The agent shape keeps the application small. The
escalation-letter endpoint is around twenty lines of delegation code.
The system prompt no longer needs to say “return ONLY JSON, no
markdown fences, no preamble” — the agent handles structured output.
The caller-side parsing is a single json.loads with a defensive
markdown-fence strip, and even that only runs occasionally. Less
code because the SDK does more of the work. That is usually a good
trade, and it is an especially good trade when the extra SDK work
is grounded, auditable, and agentic rather than magical.
What comes next
Pfula is a pilot, not a product. The next milestones, roughly in order:
- Voice input. Azure Speech recognition in both English and
isiZulu, for users who can speak more comfortably than they can
type. This is a natural pairing with the Azure Neural TTS
(
en-ZA-LeahNeural) that already ships. - A WhatsApp Business entry point. The UI simulates WhatsApp; the obvious next step is to hang the agent off an actual WhatsApp Business number so users don’t have to visit a website at all.
- An evaluation harness. There is qualitative confidence that the current build does what it should. There is no quantitative data yet. Before any claim about impact can be made honestly, there has to be a tracked set of held-out citizen queries and human-rated responses, across both languages and all seven services.
- Deployment into a real citizen context. A stage demo is not an app. The harder work — the partnership with an NGO, the consented telemetry, the moderation, the fallback to a human — is the work that turns Pfula into something that actually opens doors.
- MCP as the knowledge-base update seam. The KB currently lives as JSON files in the repo. Exposing those files as a Model Context Protocol server lets the policy team (paralegals, social workers — the people who actually understand whether the SRD threshold has changed) edit the knowledge base without a git commit and redeploy.
Closing
The architectural posture of Pfula — Foundry-native, managed-identity-first, agent-orchestrated, knowledge-base-as-tools — is the posture every small public-interest AI project should start from. Managed identity instead of long-lived keys. Data residency in a region the target user recognises as local. Tools as affordances for decision-making, prompt injection only for generative context. A consolidated Microsoft estate that the MVP and funder surfaces already speak to.
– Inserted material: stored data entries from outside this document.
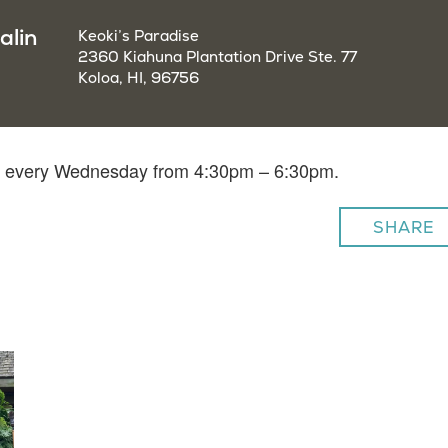
alin
Keoki’s Paradise
2360 Kiahuna Plantation Drive Ste. 77
Koloa, HI, 96756
lin every Wednesday from 4:30pm – 6:30pm.
SHARE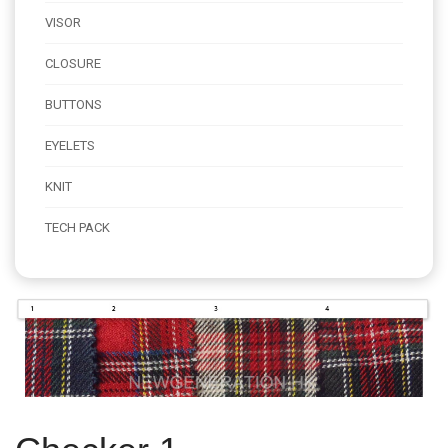
VISOR
CLOSURE
BUTTONS
EYELETS
KNIT
TECH PACK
Pfula is small, it is a pilot, and it may or may not become the thing that helps the next generation of South Africans navigate the system that wasn’t designed for them. But the shape is the shape that gives it the best chance of surviving contact with the real world — and, if this post gives another builder a shortcut to that shape, it has done its job.
Pfula was demoed at Data & AI Community Day Durban: AI Unplugged on 14 March 2026. It is built on Azure AI Foundry as part of the MVP 2026 submission under AI Services (Microsoft Foundry).